» The problem
Read through the entries below and copy each line where "tree" turns up.

Saved data entries
----------------------------------------

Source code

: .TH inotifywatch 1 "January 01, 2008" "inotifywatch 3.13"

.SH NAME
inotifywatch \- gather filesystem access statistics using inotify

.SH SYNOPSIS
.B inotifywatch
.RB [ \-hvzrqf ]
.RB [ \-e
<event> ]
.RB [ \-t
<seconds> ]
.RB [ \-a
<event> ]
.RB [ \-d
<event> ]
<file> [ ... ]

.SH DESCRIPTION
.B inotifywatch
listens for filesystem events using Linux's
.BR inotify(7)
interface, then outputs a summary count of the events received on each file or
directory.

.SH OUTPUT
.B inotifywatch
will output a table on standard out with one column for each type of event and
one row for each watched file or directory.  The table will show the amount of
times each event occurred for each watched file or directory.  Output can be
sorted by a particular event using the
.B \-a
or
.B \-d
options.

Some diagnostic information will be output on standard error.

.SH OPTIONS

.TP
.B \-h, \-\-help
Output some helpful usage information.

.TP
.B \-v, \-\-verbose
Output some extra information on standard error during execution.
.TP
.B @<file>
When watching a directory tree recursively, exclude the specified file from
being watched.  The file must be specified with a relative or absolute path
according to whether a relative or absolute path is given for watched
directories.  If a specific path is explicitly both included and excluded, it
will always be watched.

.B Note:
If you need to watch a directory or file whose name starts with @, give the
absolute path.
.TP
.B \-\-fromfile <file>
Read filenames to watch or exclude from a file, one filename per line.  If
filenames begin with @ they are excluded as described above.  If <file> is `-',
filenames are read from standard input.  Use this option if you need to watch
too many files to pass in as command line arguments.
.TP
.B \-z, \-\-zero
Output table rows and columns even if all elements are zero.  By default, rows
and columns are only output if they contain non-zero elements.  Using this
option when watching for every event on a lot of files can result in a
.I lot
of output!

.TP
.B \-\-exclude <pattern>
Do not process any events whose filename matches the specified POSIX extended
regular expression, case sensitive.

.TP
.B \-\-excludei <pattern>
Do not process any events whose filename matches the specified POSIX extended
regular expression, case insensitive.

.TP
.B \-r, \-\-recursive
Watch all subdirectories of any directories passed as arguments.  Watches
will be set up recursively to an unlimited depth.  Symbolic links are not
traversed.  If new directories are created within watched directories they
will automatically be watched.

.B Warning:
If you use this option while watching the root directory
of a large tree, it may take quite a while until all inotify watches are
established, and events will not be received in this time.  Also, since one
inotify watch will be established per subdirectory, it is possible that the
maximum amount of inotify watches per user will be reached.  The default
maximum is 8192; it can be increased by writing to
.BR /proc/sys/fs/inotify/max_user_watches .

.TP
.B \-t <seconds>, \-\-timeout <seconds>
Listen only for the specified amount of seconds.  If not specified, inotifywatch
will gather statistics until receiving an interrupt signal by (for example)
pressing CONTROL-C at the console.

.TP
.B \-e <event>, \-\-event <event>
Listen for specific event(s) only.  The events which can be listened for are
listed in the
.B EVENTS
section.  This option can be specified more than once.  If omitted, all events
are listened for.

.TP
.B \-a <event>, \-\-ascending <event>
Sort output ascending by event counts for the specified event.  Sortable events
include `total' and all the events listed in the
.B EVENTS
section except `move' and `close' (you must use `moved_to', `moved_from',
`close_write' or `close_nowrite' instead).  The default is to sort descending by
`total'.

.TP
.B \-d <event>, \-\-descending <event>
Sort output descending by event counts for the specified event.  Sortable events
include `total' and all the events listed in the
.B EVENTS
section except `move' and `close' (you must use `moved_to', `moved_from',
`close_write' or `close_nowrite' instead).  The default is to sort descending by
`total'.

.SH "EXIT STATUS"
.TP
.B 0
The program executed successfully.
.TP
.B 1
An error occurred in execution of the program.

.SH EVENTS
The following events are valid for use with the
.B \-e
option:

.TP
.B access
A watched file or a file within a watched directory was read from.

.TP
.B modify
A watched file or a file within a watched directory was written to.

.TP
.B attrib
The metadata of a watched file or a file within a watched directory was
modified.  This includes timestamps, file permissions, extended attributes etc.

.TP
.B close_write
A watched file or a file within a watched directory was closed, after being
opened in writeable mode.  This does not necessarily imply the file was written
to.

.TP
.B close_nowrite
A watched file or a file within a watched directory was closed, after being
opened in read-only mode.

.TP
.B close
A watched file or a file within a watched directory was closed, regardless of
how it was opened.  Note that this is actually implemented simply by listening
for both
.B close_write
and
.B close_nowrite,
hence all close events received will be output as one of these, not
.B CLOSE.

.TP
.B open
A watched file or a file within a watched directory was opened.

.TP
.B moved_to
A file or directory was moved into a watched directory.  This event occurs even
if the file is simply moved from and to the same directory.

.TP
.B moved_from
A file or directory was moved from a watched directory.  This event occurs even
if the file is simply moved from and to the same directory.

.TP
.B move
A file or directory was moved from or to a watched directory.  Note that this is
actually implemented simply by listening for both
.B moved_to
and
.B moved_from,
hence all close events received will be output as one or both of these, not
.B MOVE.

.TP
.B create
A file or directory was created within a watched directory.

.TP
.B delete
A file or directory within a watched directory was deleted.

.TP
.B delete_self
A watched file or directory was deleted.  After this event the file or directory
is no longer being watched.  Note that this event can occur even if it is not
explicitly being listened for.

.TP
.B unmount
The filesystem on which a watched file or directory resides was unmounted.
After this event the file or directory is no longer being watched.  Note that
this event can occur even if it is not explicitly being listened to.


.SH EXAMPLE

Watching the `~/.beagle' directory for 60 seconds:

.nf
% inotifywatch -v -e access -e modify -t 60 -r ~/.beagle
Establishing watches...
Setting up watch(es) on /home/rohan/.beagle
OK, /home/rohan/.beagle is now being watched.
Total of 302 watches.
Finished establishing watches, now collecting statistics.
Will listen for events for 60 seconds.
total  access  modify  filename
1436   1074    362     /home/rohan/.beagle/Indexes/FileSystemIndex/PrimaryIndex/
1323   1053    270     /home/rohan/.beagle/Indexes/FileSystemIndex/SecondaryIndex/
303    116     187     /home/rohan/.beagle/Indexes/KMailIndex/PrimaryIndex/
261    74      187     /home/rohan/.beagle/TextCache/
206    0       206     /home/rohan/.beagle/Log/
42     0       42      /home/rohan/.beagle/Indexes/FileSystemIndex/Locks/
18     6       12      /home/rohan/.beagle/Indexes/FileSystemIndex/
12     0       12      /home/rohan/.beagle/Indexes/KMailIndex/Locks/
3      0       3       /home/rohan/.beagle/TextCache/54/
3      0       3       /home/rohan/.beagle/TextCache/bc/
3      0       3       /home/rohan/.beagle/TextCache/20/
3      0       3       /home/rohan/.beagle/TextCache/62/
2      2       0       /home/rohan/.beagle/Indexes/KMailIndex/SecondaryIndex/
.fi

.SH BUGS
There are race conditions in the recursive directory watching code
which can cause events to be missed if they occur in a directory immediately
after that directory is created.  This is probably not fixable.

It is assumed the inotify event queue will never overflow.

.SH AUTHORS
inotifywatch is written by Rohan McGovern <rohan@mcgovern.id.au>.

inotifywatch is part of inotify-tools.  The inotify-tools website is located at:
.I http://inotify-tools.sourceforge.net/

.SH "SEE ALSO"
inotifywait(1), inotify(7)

----------------------------------------

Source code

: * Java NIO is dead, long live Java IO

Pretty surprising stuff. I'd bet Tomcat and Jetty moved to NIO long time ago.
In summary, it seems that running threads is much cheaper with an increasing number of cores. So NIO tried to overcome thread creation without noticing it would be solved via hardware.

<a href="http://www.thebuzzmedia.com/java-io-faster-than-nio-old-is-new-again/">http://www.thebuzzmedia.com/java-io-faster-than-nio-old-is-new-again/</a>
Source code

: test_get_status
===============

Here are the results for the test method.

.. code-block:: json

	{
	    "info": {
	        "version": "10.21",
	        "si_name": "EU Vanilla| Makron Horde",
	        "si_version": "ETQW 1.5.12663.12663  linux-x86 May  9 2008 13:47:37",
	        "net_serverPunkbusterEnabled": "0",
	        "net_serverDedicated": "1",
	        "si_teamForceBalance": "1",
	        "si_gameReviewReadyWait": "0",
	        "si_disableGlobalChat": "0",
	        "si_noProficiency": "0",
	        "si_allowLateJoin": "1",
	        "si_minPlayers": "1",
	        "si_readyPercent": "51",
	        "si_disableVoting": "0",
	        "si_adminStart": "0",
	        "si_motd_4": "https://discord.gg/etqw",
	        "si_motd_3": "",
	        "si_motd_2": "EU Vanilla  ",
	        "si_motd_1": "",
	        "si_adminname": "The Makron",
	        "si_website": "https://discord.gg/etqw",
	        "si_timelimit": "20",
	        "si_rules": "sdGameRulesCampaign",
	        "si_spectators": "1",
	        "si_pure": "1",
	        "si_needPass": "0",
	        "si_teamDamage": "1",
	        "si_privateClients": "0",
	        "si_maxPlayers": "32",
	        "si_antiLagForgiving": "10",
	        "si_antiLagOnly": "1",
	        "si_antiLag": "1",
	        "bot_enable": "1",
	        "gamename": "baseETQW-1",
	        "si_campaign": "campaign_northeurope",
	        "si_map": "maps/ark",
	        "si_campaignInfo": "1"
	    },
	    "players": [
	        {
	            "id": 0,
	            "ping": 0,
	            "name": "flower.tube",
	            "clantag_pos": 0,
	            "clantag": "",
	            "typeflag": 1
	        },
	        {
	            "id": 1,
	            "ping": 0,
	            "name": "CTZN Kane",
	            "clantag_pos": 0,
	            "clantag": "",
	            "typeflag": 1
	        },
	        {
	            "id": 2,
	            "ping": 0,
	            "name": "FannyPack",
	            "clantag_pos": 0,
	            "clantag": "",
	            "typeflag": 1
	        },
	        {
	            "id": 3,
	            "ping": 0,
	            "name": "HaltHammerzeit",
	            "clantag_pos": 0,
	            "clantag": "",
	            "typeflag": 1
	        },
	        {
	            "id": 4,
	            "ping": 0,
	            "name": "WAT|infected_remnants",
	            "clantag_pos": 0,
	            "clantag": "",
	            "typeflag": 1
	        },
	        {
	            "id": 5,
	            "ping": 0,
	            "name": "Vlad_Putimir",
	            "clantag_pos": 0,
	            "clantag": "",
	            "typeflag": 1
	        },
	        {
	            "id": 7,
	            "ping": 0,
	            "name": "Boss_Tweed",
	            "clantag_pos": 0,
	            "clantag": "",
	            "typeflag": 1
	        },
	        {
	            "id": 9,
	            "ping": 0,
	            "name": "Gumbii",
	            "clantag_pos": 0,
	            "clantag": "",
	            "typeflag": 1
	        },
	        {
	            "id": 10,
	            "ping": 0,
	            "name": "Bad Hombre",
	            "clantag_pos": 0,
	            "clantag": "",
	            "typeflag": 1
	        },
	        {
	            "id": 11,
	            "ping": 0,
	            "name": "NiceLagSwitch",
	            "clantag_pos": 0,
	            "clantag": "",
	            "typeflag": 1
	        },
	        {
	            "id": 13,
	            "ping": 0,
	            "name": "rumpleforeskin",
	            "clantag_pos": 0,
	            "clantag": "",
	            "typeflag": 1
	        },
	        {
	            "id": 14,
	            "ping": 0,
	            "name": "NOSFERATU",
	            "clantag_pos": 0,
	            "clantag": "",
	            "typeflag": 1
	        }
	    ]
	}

----------------------------------------

» Reply to the exercise
When watching a directory tree recursively, exclude the specified file from
of a large tree, it may take quite a while until all inotify watches are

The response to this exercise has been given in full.